++++ Text extract ++++

Week 2: Github Part 2/ R Markdown / Programing Intro

Schedule

8:30 - 9:30 am

Github finish: Git lecture, II [15 min, NT] Assign env-info groups [5 min] Doodle preferred office hours for BB by 5pm today
Git Assignment (Group), to create Github organization and respository [30 min, per group] Rmarkdown lecture & demo [BB, 30 min]
9:30 - 10:30 am

Break [10 min] RMarkdown Assignment (Individually) to add student listing [30 min, individually] Programming concepts lecture Programming Lecture [20 min, NT]
10:30 - 11:30 am

Programming exercise I [20 min, individually] More on Programming [20 min, NT] Programming exercise II [20 min, individually]

Github Demo II [NT]

# list git log in reverse order
git log --reverse

# go back in time
git reset #commit#

# go back and delete all subsequent commits!
git revert #commit# --hard

Assignment

Due: Jan 21, Thursday 5pm

Git Assignment (Group)

Assign yourself to an env-info group
The first person listed in the group should Create a new Github organization (eg <organization> is whaleroute) and Add organization members to the owner team (eg owner bbest adds username naomitague).
The first person listed in the group should also Create a repository with Owner set to your organization (eg whaleroute, not your default username) and name it after your Github <organization>.github.io (eg whaleroute.github.io). Tick the box to initialize this repository with a README.

++++ Data segment ++++

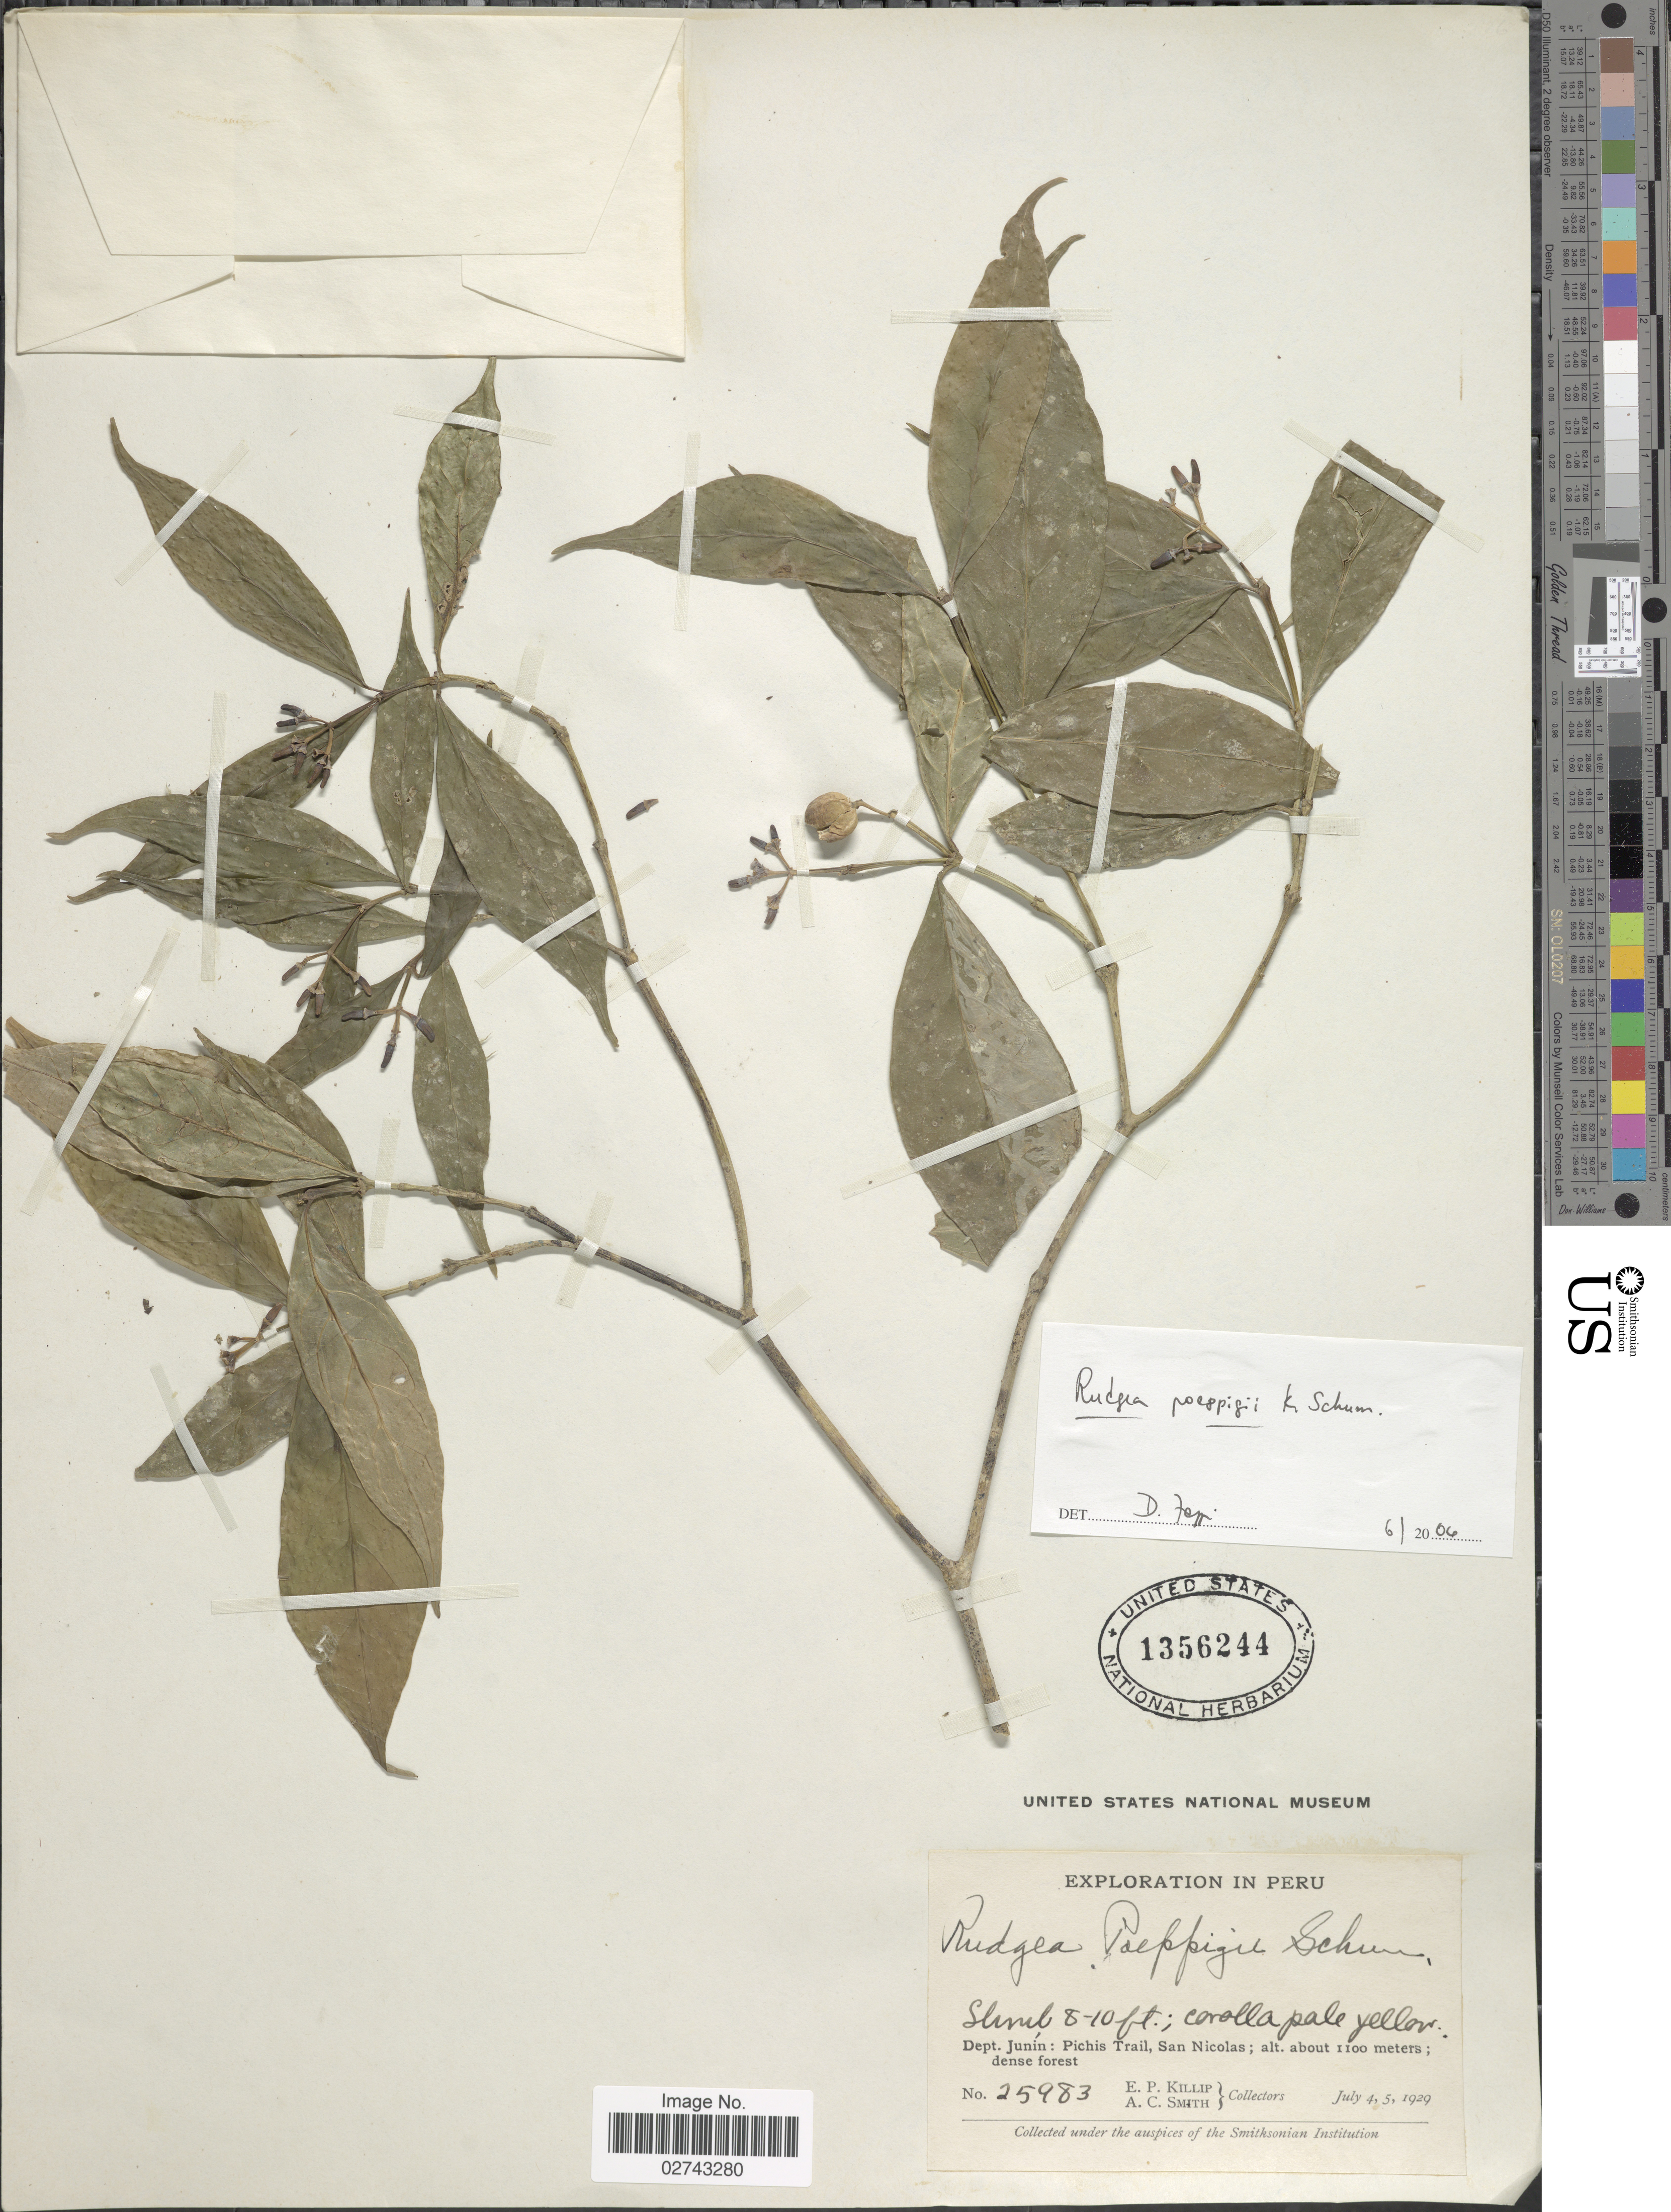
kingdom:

++++

### What you need to do
a) Answer these three questions from the Week 2 course page:
(i) What are the due date and time for the assignment?
(ii) Which command does the page give for listing the git log in reverse order?
(iii) What should the group's new repository be named?
b) Write the next part of the Week 2 course page, picking up after its last sentence.

### Answers to the problems
a)
(i) Jan 21, Thursday, 5pm.
(ii) git log --reverse
(iii) It should be named after the group's Github organization as <organization>.github.io, for example whaleroute.github.io.

b)
This repository will store your organization’s website files, so the repository of files at http://github.com/<organization>/<organization>.github.io (eg http://github.com/whaleroute/whaleroute.github.io) will eventually be viewable at http://<organization>.github.io (eg http://whaleroute.github.io), but only after you add an index.html, per pages.github.com. That will come later, after you learn RMarkdown. For now you’ll use this repository to work on your Git and Github skills.
Now every member of the group should obtain this repository onto your local machine for editing, ie git clone. You can do this via RStudio menu File, New Project…, Version Control, Git. Substitute with your own <organization> like below (not whaleroute):
Finally, time to play with Git/Github in RStudio to make changes for your group’s data analysis.
- Write a short Rscript to read or generate some data, manipulate it and plot it
- Commit your file to the local repository and Push to the Github respository;
- Have everyone in the group make some changes to the script. Commit them locally and then Push to Github.
- Make a new branch, make some changes; commit them (locally)
- Merge your fork to the main branch
- Make an error, commit it
- Go back!
- Commit and push to Github

RMarkdown Assignment (Individually)

Add yourself to the students listing with a json ¹ file, and a dedicated Rmarkdown document.

Fork the ucsb-bren/env-info repository into your Github user space, and clone the repository <username>/env-info to your laptop to work on files, similar to how you previously cloned <organization>/<organization>.github.io (via RStudio menu File, New Project…, Version Control, Git). All paths below refer to wherever you cloned the env-info repo onto your local machine.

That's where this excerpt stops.